The photo-sharing network Snapchat has over 100 million users worldwide, nearly a quarter whom are under 18, so if you are a parent it’s highly likely your child will encounter Snapchat at some point.
Snapchat is a social network where users send ‘Snaps’ - short videos or photos to Snapchat friends. Users can also send ‘Chats’, these are text messages.
What makes Snapchat different to Facebook or Twitter is that Snaps and Chat have a lifespan of between 1 and 10 seconds, after which they’ll disappear.
Snapchat only launched in 2011, so it’s a relatively new phenomenon. Eight billion videos are viewed every day and it’s mostly used by young people - 60% of the monthly US audience is under 24, with 23% aged between 13 and 17 years old.
Discover how Snapchat works and learn the hazards every parents need to be aware of.
Who can get a Snapchat account?
Enter an email, password and select a user name to get started. The account will need to be verified (to check you aren’t a bot) using a phone number or by selecting pictures.
Snapchat has a minimum age requirement of 13 years old, and users who enter a date of birth under 13 can’t set up an account.
Unfortunately, it’s easy to circumvent this using a fake date of birth and – as with Facebook – the service has no way of checking.
To send personal Snaps a phone needs a camera, although Chat messages can be sent without.

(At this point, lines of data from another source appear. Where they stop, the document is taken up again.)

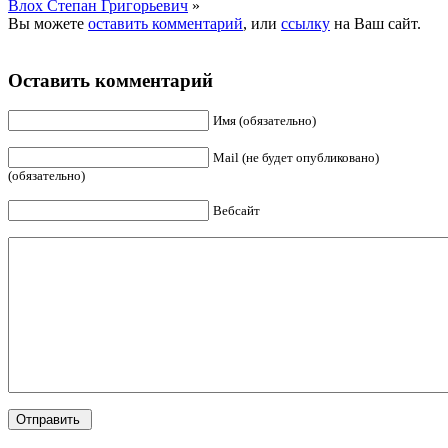
Влох Степан Григорьевич
»
Вы можете
оставить комментарий
, или
ссылку
на Ваш сайт.
Оставить комментарий
Имя (обязательно)
Mail (не будет опубликовано)
(обязательно)
Вебсайт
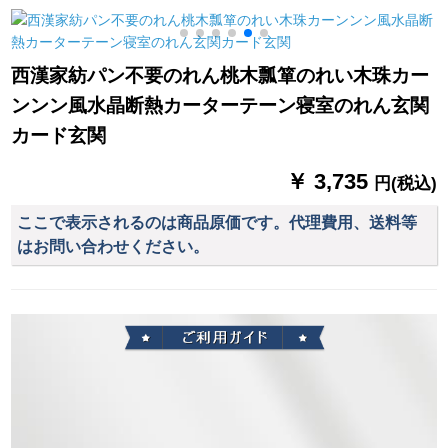
を吊ります。一対の
繍糸カーララテンン
洋風に縛られていま
ンンシリーズシリー
2
す。テトラーは灰色
ズシリーズシリーズ
西漢家紡パン不要のれん桃木瓢箪のれい木珠カー
の青ペア（1号）で
シリーズシリーズシ
ンンン風水晶断熱カーターテーン寝室のれん玄関
す。
リーズシリーズ既製
カーンンシステムシ
カード玄関
ステムシステムカー
ン遮光カーン【绿の
￥ 3,735
円(税込)
二重】牛乳糸一体
×2.7メトルの高さ1枚
ここで表示されるのは商品原価です。代理費用、送料等
を无料で短缩しま
はお問い合わせください。
す。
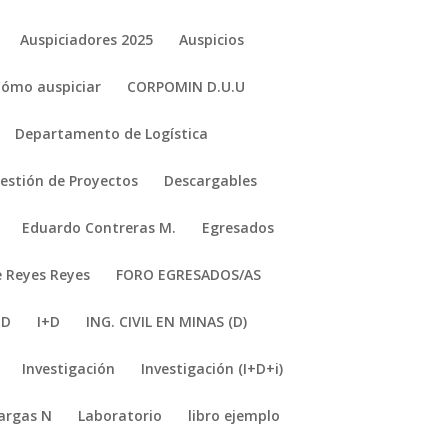
Auspiciadores 2025
Auspicios
Cómo auspiciar
CORPOMIN D.U.U
Departamento de Logística
stión de Proyectos
Descargables
Eduardo Contreras M.
Egresados
e Reyes Reyes
FORO EGRESADOS/AS
+D
I+D
ING. CIVIL EN MINAS (D)
Investigación
Investigación (I+D+i)
argas N
Laboratorio
libro ejemplo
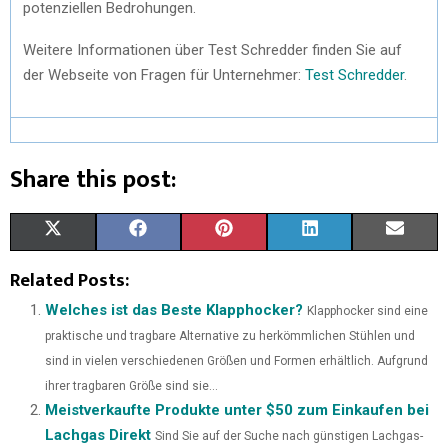
potenziellen Bedrohungen.
Weitere Informationen über Test Schredder finden Sie auf
der Webseite von Fragen für Unternehmer:
Test Schredder
.
Share this post:
X
F
P
L
E
(
A
I
I
M
Related Posts:
T
C
N
N
A
Welches ist das Beste Klapphocker?
Klapphocker sind eine
praktische und tragbare Alternative zu herkömmlichen Stühlen und
W
E
T
K
I
sind in vielen verschiedenen Größen und Formen erhältlich. Aufgrund
I
B
E
E
L
ihrer tragbaren Größe sind sie...
Meistverkaufte Produkte unter $50 zum Einkaufen bei
T
O
R
D
Lachgas Direkt
Sind Sie auf der Suche nach günstigen Lachgas-
T
O
E
I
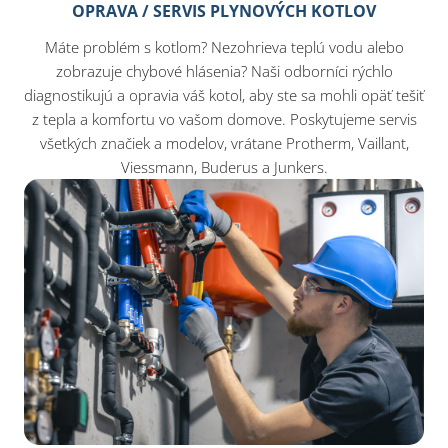
OPRAVA / SERVIS PLYNOVÝCH KOTLOV
Máte problém s kotlom? Nezohrieva teplú vodu alebo
zobrazuje chybové hlásenia? Naši odborníci rýchlo
diagnostikujú a opravia váš kotol, aby ste sa mohli opäť tešiť
z tepla a komfortu vo vašom domove. Poskytujeme servis
všetkých značiek a modelov, vrátane Protherm, Vaillant,
Viessmann, Buderus a Junkers.​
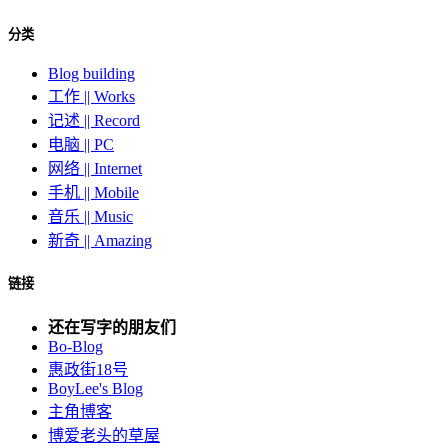
分类
Blog building
工作 || Works
记述 || Record
电脑 || PC
网络 || Internet
手机 || Mobile
音乐 || Music
新奇 || Amazing
链接
还在写字的朋友们
Bo-Blog
惠政街18号
BoyLee's Blog
主角博客
博爱老头的草屋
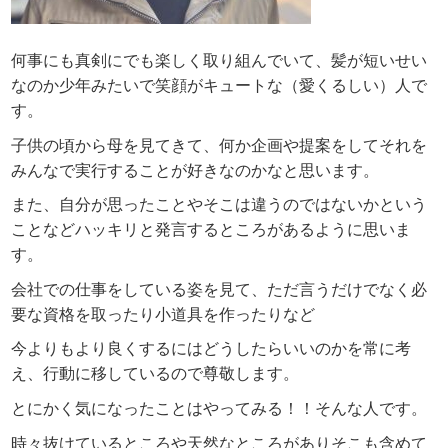
何事にも真剣にでも楽しく取り組んでいて、髪が短いせい
なのか少年みたいで笑顔がキュートな（愛くるしい）人で
す。
子供の頃から母を見てきて、何か企画や提案をしてそれを
みんなで実行することが好きなのかなと思います。
また、自分が思ったことやそこは違うのではないかという
ことなどハッキリと発言するところがあるように思いま
す。
会社での仕事をしている姿を見て、ただ言うだけでなく必
要な資格を取ったり小道具を作ったりなど
今よりもより良くするにはどうしたらいいのかを常に考
え、行動に移しているので尊敬します。
とにかく気になったことはやってみる！！そんな人です。
時々抜けているところや天然なところがありそこも含めて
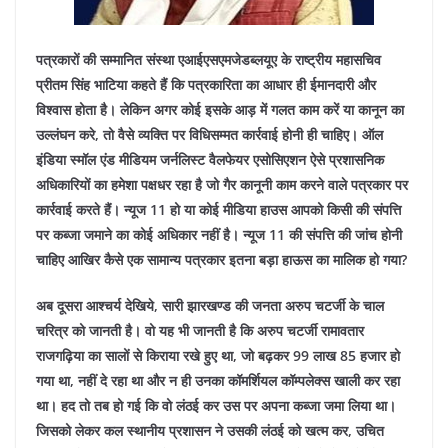
पत्रकारों की सम्मानित संस्था एआईएसएमजेडब्लयूए के राष्ट्रीय महासचिव
प्रीतम सिंह भाटिया कहते हैं कि पत्रकारिता का आधार ही ईमानदारी और
विश्वास होता है। लेकिन अगर कोई इसके आड़ में गलत काम करें या कानून का
उल्लंघन करे, तो वैसे व्यक्ति पर विधिसम्मत कार्रवाई होनी ही चाहिए। ऑल
इंडिया स्मॉल एंड मीडियम जर्नलिस्ट वैलफेयर एसोसिएशन ऐसे प्रशासनिक
अधिकारियों का हमेशा पक्षधर रहा है जो गैर कानूनी काम करने वाले पत्रकार पर
कार्रवाई करते हैं। न्यूज 11 हो या कोई मीडिया हाउस आपको किसी की संपत्ति
पर कब्जा जमाने का कोई अधिकार नहीं है। न्यूज 11 की संपत्ति की जांच होनी
चाहिए आखिर कैसे एक सामान्य पत्रकार इतना बड़ा हाऊस का मालिक हो गया?
अब दूसरा आश्चर्य देखिये, सारी झारखण्ड की जनता अरुप चटर्जी के चाल
चरित्र को जानती है। वो यह भी जानती है कि अरुप चटर्जी रामावतार
राजगढ़िया का सालों से किराया रखे हुए था, जो बढ़कर 99 लाख 85 हजार हो
गया था, नहीं दे रहा था और न ही उनका कॉमर्शियल कॉम्पलेक्स खाली कर रहा
था। हद तो तब हो गई कि वो लंठई कर उस पर अपना कब्जा जमा लिया था।
जिसको लेकर कल स्थानीय प्रशासन ने उसकी लंठई को खत्म कर, उचित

You don’t need a camera to receive Snaps.
Snapchat needs internet access to work – either over wi-fi or using mobile data.
Connecting with people on Snapchat
To use Snapchat you need to add friends to the app’s contact list. These can be contacts from your phone’s address book, people you’ve found by searching for their user names (such as celebrities), users nearby and contacts made using Snapcode, a scannable barcode unique to each Snapchat user.
Your child can share a Snap or Chat with anyone from their friends list.
By default only users your child is friends with can send them Snaps. If a stranger tries to contact a user your child can choose to add them as a friend or not.
Snapchat is all about sharing photos and video, so like Facebook, children need to be careful what they take – and send - photos of.
Because Snapchat photos and videos disappear within seconds, you might think there’s less of a risk. Unfortunately many smartphones have a screenshot facility and there’s nothing to stop the recipient capturing an image of a Snap which will last forever and which can be shared online within seconds.
All social networks have potential problems. Your child could be at risk from bullying from people they connect with, they can be pressured into taking personal photos or they may be exposed to explicit content at an early age.
Social networks are an easy way to connect to people, but as they are essentially anonymous, it’s possible to build up a relationship with a stranger who isn’t who they say they are - for instance an adult posing as a child with the aim of grooming youngsters.
Check out our article Staying safe on social media: Advice for parents to find out more on all the above dangers.
Tips to help your child use Snapchat safely
1: Limit who can contact your child: Go to the Settings menu (it looks like a cog) and look for Who Can Contact Me and select My Friends. This means only people your child has added can send them a Snap.
2: Restrict who can see a Story: A Story is a selection of Snaps from the last 24 hours that (by default) anyone your child is friends with can view. To specify exactly who can see it, go to Settings – View My Story and select Custom to choose who can view it.
3: Turn off Location Services: ‘Add Nearby’ let’s your child add friends based on their proximity using location services. This could allow your child to connect with total strangers who happen to be in the vicinity.
Go to the Settings menu, click Manage - Permissions and click Edit Permissions at the bottom. Look for Location and turn it from While Using to Never. When your child tries to access features like Add Nearby, they’ll be prompted to turn on Location Services.
4: Block: If someone is upsetting your child you can block them so they can’t contact them. Tap My Friends and click on the name. Tap the Settings icon and click Block. Click here for more on Deleting and Blocking. The person blocked won’t be notified.
5: Reporting content: If your child is sent unsuitable content, email safety@Snapchat.com to report it.
Snapchat doesn’t release copies of Snaps, automatically deleting them once they’ve been viewed or expired, while unopened messages are deleted after 30 days.
6: Talk to your child: Encourage them to think before they send photos and discuss the consequences. Our article Tips to help children use the internet safely offers advice.